Peach fell back against the pillows clutching her teddy closer, a smile on her lips. “Harry,” she whispered, “Harry.” He’d have dark wavy hair and smouldering eyes like the man in
Passion’s Playground
, and an intense serious
face with a firm jaw. He’d be as tall and broad-shouldered and passionate as the hero of
Dangerous Kisses
. And his name was Harry. She dreamed about him that night.
Romance filled the heads of all the teenage girls at L’Aiglon. On Saturdays they would take the little lake steamer into Geneva or sometimes Montreux to do their shopping, and would loll around in cafés, eating enormous ice cream sundaes and examining each man intently, discussing his potential as a lover in whispers and giggles, and blushing furiously when they received an amused stare back.
Julie-Anne was petite and cute with soft dark hair that fell over one eye in what she assured them was a very sexy manner. Julie-Anne was a true flirt, and knew
everything
. Melinda and Peach would trail after her on their trips into Geneva as she ogled the boys on the steamer, the waiters in the cafés, and the sales assistant in the jeweller’s where she took her watch to be repaired. “But how do you do it?” they said, baffled by the mystery of why, when Julie-Anne opened her eyes wider and brushed her soft hair from her eyes with graceful fingers, smiling a tremulous little half-smile, she should get such electric response.
“It’s sex,” said Julie-Anne loftily.
Peach found herself wondering about sex in the middle of classes, while staring at bewildering algebra equations on the blackboard, or absentmindedly boiling bubbling liquids over a bunsen burner in the science lab, or while reading Shakespeare’s sonnets. “I think I like romance more than sex,” she admitted finally to Melinda. “I mean it all sounds so complicated and silly, doesn’t it?”
There seemed to be no answer to that one.
When the first snows came they packed excitedly into the school bus for a week on the ski slopes. Julie-Anne in figure-hugging blue ski-pants and a scarlet fair-isle sweater soon
had a host of willing young men eager to help her up if she fell and to carry her skis back to the chalet at the end of the day.

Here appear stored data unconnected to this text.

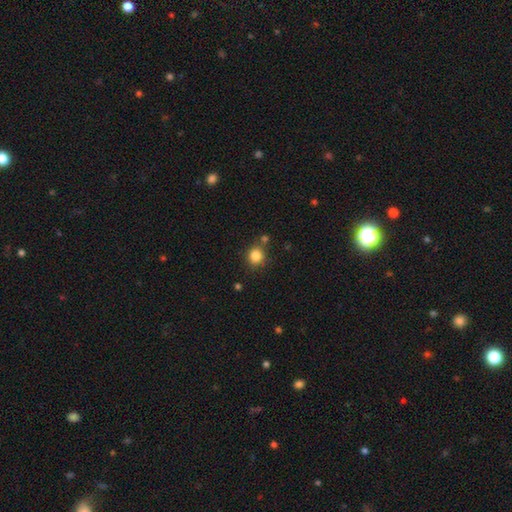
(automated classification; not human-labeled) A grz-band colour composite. It shows a smooth galaxy with no disk features (84%) that is round (86%). Merging: none (75%).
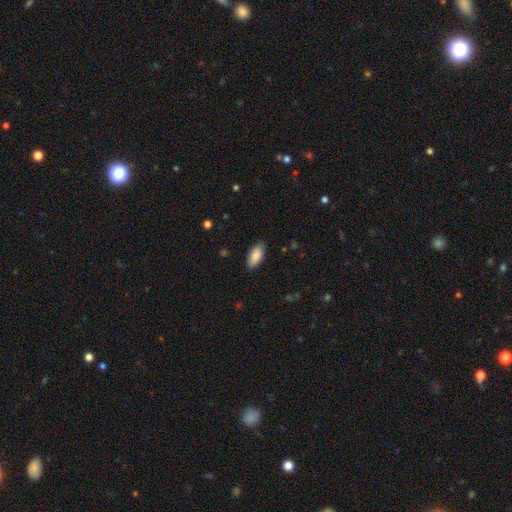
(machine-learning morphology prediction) type=smooth (87%); roundness=in between (90%); merging=none (85%).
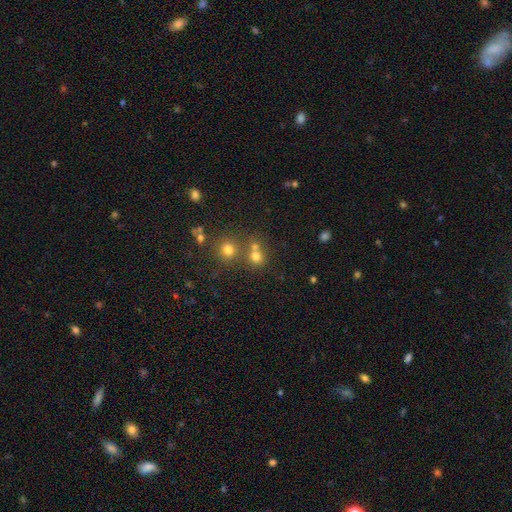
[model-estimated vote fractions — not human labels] Q: Smooth or featured?
A: smooth (71%); runner-up: star or artifact (19%)
Q: How rounded?
A: round (83%); runner-up: in between (16%)
Q: Merging?
A: none (54%); runner-up: merger (35%)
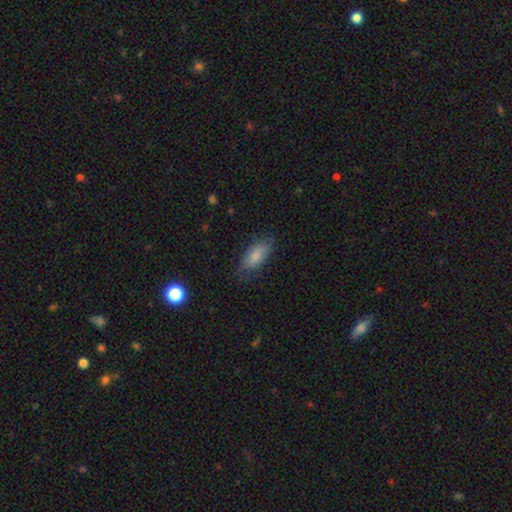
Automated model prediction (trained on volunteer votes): smooth-or-featured: smooth: 81% | featured or disk: 12% | star or artifact: 7%
  how-rounded: in between: 88% | cigar-shaped: 10% | round: 3%
  merging: none: 73% | minor disturbance: 20% | major disturbance: 6% | merger: 1%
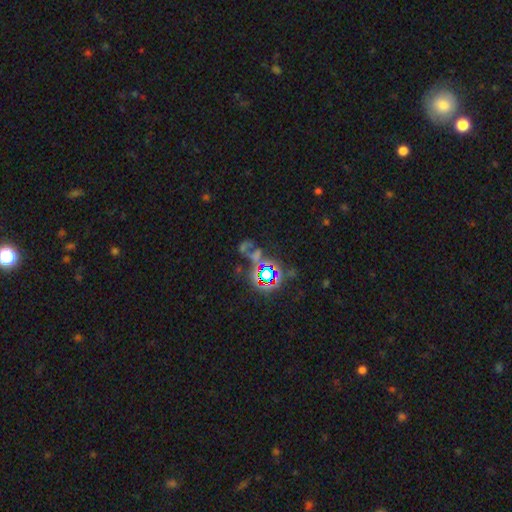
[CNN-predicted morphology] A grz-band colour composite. It shows a star or artifact, not a galaxy (61%).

It was the ski-pants, decided Peach and Melinda, heading into the village to purchase some. But somehow they didn’t look quite the same, Peach simply looked all long skinny legs and Melinda looked dumpy. “Let’s face it, Peach,” commented Melinda, “I’m too fat and you’re too thin. No boys in their right minds will ever look at us twice.”
Every afternoon after skiing they went to the café where Peach drank giant mugs of hot chocolate floating with cream, consuming enormous fattening pastries in an attempt to gain weight while Melinda, tightening her belt, dawdled over a cup of black coffee, trying not to look. But at the end of the week they weighed just the same. “So much for that,” said Melinda, tucking thankfully into an enormous wedge of chocolate cake, “I’ve had enough of romance and sex, give me food!”
“Peach?”
The masculine voice had a familiar ring as Peach looked up.
“Tom,” she said, surprised.
“Tom Launceton,” echoed Melinda.
Tom pulled up a chair, laughing. “It seems we all know each other,” he said cheerily. “Peach and I met on the
Queen Mary
last spring. I must say you’ve grown up a bit since then,” he said, eyeing her appreciatively. “And Melinda and I are country neighbours.”